→ The problem:
Please answer the following from the text on dendritic spines, one line per letter:
(a) What do dendritic spines form in the central nervous system?
(b) Rather than every voxel inside the object, what does the surface-based approach analyze?
(c) On what two methods is the spine tracking algorithm based?

University of Houston

Dendritic spines form the postsynaptic contact sites in the central nervous system. The rapid and spontaneous morphology changes of spines have been widely observed by biologists. Determining the relationship between the dendritic spine morphology change and its functional properties such as memory learning is a fundamental while challenging problem in neuron science research. High throughput neuron image processing is an important method for drug screening and quantitative neurobiological studies. The automated fluorescence microscopy imaging techniques make it possible and facile to visualize the complicated biological processes on the cellular and molecular levels and allow fast and cheap acquisition of such imaging data. With this method, a huge number of images are generated. Therefore, how to efficiently and accurately extract and track the morphology features of spines in time-lapse microscopy neuron images is crucial to answer aforementioned neurobiology questions. In this research, two novel automatic approaches for dendritic spine detection and tracking in time-lapse microscopy neuron images are proposed. Our dendritic spine detection approach is a surface-based approach. Comparing with traditional image analysis based approaches, the advantages of surface-based approaches are: (1) Physical smoothness of the neuron shapes is guaranteed, and geometric measurements can be easily estimated. (2) Instead of analyzing every voxel inside the object, surface-based approach only analyzes vertices on the surface. This representation will significantly reduce the computational cost. Our dendritic spine tracking algorithm can track the morphology change of multiple spines simultaneously in time-lapse neuronal images based on non-rigid registration and integer programming. Performance comparisons with other state-of-the-art cell and spine tracking algorithms, and the ground truth show that our approach is more accurate and robust, and it is capable of tracking a large number of neuronal spines in time-lapse confocal microscopy images.

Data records
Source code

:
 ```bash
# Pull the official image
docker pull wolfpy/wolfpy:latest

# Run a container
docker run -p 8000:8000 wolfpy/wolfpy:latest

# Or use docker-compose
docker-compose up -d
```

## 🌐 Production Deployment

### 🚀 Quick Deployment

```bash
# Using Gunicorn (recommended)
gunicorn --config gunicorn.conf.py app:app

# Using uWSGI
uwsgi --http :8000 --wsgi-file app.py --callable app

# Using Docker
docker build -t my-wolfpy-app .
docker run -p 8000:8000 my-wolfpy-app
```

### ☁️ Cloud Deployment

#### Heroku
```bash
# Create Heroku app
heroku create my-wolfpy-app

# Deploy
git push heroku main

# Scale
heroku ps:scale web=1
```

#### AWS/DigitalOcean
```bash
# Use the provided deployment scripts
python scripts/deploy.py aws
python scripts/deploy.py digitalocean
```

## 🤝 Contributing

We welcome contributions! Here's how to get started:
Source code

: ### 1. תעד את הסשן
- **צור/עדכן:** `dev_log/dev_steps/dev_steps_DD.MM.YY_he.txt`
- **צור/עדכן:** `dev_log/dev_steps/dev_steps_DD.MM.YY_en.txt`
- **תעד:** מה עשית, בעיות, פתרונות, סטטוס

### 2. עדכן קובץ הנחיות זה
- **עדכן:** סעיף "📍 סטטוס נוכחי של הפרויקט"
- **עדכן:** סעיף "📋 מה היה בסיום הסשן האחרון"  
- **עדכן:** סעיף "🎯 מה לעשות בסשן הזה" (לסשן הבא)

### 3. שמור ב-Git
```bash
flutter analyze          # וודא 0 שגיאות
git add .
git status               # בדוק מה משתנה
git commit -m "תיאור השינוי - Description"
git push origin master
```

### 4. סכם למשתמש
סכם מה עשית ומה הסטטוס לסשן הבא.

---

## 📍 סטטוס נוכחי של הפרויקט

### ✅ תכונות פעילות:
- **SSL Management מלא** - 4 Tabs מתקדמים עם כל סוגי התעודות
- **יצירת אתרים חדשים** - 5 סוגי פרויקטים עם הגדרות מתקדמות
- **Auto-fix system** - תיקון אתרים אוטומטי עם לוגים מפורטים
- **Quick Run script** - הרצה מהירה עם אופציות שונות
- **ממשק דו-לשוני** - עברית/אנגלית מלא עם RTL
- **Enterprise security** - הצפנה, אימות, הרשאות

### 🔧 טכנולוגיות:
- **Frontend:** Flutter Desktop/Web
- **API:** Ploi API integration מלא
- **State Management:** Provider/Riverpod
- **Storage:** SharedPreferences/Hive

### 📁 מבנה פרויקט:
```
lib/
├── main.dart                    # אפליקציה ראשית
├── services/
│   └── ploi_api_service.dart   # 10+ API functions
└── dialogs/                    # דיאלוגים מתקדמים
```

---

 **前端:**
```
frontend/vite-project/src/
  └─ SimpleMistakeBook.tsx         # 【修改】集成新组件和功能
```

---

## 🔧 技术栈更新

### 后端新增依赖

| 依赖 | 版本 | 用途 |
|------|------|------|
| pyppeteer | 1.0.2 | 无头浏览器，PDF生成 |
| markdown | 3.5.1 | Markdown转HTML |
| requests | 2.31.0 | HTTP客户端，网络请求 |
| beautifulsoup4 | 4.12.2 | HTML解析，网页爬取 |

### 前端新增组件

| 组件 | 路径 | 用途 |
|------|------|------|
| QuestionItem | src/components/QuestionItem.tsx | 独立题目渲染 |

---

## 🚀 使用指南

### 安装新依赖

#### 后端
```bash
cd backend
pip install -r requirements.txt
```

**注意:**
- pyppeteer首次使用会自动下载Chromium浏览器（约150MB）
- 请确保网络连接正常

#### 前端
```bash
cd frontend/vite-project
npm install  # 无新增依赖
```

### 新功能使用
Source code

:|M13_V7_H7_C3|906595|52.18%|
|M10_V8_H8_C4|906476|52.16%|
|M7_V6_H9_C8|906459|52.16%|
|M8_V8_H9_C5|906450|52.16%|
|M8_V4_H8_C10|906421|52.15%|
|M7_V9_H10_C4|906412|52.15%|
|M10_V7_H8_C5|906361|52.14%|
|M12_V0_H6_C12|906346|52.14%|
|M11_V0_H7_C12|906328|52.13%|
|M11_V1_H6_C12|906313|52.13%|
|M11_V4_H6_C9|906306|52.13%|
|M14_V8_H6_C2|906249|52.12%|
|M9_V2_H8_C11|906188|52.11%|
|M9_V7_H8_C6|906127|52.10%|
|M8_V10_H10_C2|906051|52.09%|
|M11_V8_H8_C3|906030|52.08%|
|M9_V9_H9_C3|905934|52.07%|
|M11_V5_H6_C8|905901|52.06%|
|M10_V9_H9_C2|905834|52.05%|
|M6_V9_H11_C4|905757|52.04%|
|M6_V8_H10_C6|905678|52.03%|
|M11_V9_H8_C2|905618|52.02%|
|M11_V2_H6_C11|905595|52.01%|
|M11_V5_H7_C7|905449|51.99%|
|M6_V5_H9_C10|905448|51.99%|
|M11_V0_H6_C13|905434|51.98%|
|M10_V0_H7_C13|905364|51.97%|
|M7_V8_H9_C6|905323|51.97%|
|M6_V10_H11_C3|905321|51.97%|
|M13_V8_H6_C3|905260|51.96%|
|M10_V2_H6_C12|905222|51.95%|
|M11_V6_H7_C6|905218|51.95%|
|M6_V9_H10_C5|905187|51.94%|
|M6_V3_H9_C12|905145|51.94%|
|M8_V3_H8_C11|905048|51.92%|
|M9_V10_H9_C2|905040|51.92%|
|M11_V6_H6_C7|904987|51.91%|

→ Task output:
(a) The postsynaptic contact sites.
(b) Only the vertices on the surface.
(c) Non-rigid registration and integer programming.